Stanley Fish points to recent facts corroborating his year-old prediction that Bush’s rehabilitation was imminent. I don’t begrudge Fish an “I-told-you-so” moment. He earned it by sticking his neck out far enough to offer his original prediction when most everyone was still swooning over Obama. The strange thing is that, a short year ago, it seemed so improbable that a man who’d managed to get himself elected to the presidency twice, the second time with more votes than any presidential candidate had yet received, would ever again be the object of public expressions of affection and respect.
Take yourself back five years to the 2004 presidential election. Voters had taken account of the absence of WMDs and a deteriorating situation on the ground in Iraq and reelected Bush anyway. He thought, understandably, that the doubts about the legitimacy of his presidency that had first arisen during the 2000 Florida recounts, and had been exacerbated by charges that he’d snookered the Congress into authorizing the Iraq war, had been laid to rest. “I’ve earned . . . political capital,” he observed, “and I intend to spend it.”
But Bush's political checks started bouncing almost as soon as he started writing them. Although the idea of an “ownership society” had been the principal domestic theme of his reelection campaign, he couldn’t get his own party to back his proposal for private Social Security accounts. When you compare it, say, to the present administration’s efforts to close Gitmo, the incompetence displayed in the federal government’s response to Hurricane Katrina no longer seems all that extraordinary. But Katrina furnished a handy pretext for most of the electorate to give up on the Bush presidency. The voting public couldn’t have undergone an ideological conversion that quickly. Yet it was already retracting the authorization it had given Bush to act in its name less than a year before.
That’s why I used the scare quotes in this post’s title; it’s strange to say that Bush is being rehabilitated when his reelection hadn’t habilitated him with a cloak of legitimacy in the first place. You might have expected, for example, that Bush’s reelection would have moved the Democratic opposition to stop contesting the legitimacy of his decision to go to war and concentrate on the wisdom of how he was prosecuting it. But that didn’t happen.
Whatever you think of Bush and Republicans, this recent history points to a malfunctioning political system. The point of elections is to generate a legitimate government. That means, among other things, that the losers be prepared to give the winners a fair chance to govern according to their values in the expectation that the loser's restraint will be reciprocated when the electoral tables turn. Political contestants aren’t expected to live up to the Golden Rule which requires them to do good things unto others even if they expect the others not to reciprocate. They’re only required to do unto others as they reasonably expect others will do unto them when their positions are reversed.
So Democrats can excuse their intemperate opposition to Bush in light of the Republican's having impeached Clinton on frivolous grounds. And Republicans can probably justify their conduct by pointing to some Democratic misconduct before that. The way that Democrats are now deploring "nihilistic" opposition of Republicans to the Obama agenda is just the latest chapter in a continuing saga of political decay.

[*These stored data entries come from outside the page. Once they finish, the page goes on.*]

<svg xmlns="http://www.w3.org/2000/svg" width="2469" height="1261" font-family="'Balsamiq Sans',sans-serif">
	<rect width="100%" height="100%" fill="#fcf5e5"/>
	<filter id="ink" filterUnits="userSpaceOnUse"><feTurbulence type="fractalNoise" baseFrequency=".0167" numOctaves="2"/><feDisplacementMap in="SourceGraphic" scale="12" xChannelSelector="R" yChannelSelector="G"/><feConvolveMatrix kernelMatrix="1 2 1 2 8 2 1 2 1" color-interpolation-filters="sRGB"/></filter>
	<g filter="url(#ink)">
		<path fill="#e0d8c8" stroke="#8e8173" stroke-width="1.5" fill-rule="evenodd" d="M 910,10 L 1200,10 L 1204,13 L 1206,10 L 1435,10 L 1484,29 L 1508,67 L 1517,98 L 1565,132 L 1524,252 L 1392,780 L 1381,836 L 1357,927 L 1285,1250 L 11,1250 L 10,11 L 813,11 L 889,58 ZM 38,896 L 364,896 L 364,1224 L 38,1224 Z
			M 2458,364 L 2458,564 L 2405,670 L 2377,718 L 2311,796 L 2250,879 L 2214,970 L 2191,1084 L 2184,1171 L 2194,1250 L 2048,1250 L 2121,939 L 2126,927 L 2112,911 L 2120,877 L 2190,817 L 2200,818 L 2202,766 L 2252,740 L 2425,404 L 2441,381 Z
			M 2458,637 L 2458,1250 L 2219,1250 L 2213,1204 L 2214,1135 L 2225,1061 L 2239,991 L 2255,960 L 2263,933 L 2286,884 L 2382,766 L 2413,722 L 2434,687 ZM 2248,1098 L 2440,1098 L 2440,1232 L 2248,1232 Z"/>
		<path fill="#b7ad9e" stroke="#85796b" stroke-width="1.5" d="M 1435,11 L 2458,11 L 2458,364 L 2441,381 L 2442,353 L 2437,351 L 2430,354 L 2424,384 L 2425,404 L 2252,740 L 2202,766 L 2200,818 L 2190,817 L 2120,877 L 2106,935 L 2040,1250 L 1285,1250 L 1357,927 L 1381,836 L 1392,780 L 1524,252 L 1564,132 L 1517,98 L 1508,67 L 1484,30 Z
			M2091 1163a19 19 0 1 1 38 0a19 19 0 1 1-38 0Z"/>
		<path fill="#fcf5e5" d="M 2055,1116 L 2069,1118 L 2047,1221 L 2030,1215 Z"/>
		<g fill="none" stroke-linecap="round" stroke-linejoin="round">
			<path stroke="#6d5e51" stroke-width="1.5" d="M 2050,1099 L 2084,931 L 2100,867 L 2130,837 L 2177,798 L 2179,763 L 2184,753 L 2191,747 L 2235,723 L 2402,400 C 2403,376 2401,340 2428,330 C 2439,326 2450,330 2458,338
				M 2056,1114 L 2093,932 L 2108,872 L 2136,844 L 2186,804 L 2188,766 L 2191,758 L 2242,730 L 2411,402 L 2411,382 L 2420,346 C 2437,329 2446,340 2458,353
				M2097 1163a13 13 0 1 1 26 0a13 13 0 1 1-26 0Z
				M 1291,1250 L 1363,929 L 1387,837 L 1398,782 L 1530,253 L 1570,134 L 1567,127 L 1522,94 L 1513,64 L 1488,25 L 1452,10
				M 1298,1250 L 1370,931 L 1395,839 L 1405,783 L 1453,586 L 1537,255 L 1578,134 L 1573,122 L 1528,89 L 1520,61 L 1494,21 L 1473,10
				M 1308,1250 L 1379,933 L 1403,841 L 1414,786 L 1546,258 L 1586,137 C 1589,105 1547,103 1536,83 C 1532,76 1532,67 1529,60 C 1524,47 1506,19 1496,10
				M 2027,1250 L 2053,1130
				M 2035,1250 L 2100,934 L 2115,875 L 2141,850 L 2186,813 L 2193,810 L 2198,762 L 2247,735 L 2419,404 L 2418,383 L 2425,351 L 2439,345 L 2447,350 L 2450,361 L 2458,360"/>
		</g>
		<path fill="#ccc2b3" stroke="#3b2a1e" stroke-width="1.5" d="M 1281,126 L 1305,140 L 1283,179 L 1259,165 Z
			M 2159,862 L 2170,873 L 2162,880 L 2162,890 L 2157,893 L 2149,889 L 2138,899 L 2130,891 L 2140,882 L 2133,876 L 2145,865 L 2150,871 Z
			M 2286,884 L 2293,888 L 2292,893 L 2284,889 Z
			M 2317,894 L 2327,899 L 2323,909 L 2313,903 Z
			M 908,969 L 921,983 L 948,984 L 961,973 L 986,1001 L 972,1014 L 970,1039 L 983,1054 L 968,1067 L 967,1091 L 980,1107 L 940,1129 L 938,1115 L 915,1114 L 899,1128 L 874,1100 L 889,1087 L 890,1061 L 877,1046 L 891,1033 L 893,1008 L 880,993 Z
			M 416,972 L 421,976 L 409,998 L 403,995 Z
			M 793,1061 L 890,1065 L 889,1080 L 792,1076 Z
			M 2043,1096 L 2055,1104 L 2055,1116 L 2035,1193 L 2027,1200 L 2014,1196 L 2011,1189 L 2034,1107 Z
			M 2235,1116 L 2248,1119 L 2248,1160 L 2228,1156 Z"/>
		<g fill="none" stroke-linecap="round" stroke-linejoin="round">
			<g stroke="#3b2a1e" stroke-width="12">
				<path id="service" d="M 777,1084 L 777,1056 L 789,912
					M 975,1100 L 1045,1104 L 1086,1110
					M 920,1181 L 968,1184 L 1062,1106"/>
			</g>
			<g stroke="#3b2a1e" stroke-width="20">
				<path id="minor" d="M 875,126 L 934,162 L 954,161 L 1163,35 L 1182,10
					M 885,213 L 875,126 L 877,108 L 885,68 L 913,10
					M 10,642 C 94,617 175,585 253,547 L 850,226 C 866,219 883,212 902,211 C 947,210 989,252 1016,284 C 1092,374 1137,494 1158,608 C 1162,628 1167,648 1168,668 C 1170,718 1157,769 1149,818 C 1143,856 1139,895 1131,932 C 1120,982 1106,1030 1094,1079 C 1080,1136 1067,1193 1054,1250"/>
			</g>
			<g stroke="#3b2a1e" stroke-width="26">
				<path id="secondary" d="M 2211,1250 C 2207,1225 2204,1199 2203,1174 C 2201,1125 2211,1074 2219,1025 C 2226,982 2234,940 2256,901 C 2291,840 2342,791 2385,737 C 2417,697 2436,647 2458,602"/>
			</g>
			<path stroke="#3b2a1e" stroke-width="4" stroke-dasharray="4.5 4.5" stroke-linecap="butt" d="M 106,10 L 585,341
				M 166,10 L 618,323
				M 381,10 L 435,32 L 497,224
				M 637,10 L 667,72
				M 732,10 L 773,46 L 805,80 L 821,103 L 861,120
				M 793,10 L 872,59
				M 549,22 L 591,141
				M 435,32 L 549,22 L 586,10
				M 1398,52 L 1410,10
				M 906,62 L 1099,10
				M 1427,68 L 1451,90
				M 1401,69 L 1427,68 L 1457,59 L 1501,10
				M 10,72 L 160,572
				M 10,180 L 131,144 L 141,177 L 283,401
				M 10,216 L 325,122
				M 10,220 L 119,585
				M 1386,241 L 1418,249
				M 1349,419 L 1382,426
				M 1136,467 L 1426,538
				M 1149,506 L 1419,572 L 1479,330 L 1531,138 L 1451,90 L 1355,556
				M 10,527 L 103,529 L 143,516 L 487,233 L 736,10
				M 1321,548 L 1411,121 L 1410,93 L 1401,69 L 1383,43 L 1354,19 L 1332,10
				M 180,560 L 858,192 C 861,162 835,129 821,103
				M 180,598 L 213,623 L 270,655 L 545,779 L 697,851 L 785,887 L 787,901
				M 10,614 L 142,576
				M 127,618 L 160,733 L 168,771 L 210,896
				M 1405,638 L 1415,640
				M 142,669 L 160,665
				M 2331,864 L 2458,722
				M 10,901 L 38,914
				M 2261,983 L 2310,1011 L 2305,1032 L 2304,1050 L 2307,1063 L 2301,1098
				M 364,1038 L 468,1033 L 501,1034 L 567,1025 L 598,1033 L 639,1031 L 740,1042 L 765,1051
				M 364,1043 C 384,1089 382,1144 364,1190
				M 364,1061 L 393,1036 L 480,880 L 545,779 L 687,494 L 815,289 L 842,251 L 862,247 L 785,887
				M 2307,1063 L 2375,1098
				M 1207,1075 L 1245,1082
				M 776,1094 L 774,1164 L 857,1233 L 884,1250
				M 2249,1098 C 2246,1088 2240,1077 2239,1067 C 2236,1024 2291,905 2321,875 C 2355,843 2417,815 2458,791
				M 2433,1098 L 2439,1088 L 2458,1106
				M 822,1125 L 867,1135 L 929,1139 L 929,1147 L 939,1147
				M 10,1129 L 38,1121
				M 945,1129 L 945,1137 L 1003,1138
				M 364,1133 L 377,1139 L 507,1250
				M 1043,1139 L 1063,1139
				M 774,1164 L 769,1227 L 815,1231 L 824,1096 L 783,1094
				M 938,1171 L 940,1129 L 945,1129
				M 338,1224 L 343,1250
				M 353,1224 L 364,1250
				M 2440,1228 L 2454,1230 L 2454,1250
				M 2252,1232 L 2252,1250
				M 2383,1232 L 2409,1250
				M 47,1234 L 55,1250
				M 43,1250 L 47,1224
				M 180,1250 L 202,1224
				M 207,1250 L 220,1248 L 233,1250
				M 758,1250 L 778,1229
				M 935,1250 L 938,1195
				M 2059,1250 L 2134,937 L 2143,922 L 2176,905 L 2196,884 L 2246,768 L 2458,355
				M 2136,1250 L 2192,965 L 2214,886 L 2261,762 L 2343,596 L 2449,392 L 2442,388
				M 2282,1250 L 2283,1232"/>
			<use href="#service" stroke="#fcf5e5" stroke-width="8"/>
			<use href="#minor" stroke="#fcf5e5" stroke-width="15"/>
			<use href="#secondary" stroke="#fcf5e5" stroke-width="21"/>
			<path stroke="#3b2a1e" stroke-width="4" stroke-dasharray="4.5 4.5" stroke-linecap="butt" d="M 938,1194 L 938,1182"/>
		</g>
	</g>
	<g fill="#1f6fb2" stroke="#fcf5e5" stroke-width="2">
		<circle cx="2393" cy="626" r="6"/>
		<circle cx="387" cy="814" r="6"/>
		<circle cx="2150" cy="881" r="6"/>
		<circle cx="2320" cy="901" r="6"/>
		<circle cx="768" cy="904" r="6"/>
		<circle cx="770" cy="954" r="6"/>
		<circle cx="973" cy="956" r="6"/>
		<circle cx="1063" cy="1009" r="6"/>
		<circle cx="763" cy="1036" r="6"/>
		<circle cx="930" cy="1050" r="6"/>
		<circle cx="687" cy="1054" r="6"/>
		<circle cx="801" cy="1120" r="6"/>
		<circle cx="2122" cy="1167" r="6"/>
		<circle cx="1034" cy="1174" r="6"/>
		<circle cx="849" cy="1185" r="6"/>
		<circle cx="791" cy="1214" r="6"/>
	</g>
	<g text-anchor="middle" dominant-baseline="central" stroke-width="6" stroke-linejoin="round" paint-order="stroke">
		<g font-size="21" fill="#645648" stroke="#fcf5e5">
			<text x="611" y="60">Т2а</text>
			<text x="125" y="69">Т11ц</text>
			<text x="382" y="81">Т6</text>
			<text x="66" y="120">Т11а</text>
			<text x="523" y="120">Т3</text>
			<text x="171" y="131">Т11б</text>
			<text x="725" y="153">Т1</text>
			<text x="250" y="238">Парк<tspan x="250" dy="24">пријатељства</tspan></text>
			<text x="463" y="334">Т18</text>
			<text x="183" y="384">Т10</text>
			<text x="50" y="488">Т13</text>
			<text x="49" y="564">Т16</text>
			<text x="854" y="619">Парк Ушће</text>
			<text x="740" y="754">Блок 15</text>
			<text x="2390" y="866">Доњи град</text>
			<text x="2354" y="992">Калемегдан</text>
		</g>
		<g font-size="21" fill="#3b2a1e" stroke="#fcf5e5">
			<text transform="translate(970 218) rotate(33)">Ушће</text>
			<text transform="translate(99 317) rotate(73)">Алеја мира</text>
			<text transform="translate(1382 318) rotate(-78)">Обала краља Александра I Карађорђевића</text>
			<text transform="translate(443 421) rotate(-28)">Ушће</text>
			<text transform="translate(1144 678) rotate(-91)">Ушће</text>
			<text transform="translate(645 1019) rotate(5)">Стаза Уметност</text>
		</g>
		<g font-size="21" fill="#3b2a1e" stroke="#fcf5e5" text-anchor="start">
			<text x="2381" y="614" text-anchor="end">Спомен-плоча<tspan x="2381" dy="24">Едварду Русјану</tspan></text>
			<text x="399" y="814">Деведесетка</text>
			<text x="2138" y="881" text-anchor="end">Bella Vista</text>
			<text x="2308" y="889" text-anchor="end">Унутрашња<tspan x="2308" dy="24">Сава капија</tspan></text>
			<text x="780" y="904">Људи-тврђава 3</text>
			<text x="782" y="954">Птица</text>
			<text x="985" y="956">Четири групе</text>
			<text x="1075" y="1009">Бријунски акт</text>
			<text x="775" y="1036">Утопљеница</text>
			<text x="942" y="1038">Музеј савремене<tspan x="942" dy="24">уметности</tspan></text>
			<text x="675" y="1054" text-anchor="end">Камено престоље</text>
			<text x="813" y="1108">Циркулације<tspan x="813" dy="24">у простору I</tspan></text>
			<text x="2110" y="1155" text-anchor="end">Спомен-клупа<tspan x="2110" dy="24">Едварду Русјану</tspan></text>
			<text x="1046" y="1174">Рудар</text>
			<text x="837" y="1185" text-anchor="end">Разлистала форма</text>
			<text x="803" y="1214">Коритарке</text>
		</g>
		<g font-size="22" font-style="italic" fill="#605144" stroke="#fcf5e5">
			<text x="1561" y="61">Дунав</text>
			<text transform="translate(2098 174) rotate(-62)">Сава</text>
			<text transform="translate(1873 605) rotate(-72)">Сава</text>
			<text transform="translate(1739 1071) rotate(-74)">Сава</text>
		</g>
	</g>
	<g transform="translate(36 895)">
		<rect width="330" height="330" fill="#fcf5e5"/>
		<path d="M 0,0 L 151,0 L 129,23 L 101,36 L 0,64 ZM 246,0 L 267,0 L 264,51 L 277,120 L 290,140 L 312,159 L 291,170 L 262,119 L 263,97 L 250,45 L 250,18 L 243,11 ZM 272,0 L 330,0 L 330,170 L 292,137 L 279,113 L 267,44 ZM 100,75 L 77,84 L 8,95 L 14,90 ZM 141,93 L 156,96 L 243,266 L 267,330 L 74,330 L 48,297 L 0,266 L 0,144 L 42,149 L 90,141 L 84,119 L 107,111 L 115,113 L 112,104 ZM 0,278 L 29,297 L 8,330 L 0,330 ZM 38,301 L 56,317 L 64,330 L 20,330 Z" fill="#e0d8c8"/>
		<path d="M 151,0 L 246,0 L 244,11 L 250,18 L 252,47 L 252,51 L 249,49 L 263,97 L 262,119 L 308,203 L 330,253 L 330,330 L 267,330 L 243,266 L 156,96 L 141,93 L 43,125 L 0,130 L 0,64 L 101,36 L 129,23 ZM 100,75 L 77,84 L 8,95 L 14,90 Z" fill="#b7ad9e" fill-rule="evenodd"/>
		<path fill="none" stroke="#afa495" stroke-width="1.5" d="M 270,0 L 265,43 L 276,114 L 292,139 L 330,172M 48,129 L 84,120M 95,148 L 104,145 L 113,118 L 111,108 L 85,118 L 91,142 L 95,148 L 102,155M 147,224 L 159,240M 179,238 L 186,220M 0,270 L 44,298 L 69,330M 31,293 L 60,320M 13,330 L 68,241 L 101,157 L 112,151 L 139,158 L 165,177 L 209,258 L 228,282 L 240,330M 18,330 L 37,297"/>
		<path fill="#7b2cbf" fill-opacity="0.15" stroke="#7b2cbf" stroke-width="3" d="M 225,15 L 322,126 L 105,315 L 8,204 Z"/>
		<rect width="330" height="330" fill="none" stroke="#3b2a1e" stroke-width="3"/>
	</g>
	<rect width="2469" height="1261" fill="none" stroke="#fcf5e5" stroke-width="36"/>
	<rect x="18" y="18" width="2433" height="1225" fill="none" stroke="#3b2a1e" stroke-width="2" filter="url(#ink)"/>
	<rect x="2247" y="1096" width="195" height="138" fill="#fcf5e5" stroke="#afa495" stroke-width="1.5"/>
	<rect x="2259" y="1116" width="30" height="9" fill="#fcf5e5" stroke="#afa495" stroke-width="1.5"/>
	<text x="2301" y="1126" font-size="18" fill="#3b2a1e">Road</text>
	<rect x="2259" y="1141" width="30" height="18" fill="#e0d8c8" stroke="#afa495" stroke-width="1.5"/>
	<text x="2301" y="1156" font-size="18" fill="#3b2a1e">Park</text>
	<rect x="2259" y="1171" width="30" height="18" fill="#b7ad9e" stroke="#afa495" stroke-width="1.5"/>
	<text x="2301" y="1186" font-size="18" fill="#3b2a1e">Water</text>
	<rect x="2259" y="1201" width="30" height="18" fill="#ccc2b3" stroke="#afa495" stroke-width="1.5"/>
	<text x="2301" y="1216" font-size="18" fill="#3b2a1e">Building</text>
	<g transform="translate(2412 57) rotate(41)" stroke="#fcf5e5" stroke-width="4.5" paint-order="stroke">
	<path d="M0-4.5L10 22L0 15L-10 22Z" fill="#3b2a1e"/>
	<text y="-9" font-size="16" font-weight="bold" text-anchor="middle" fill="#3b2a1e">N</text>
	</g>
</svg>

This, I submit, is the context in which Bush’s rehabilitation should be understood. I doubt that many people have changed their evaluation of the man and his policies in last year. But now that the passions of the Bush years are starting to cool, some people are starting to change their minds about the legitimacy of the Bush presidency. Too bad that a representative political system like ours can’t work when legitimacy is recognized only in hindsight.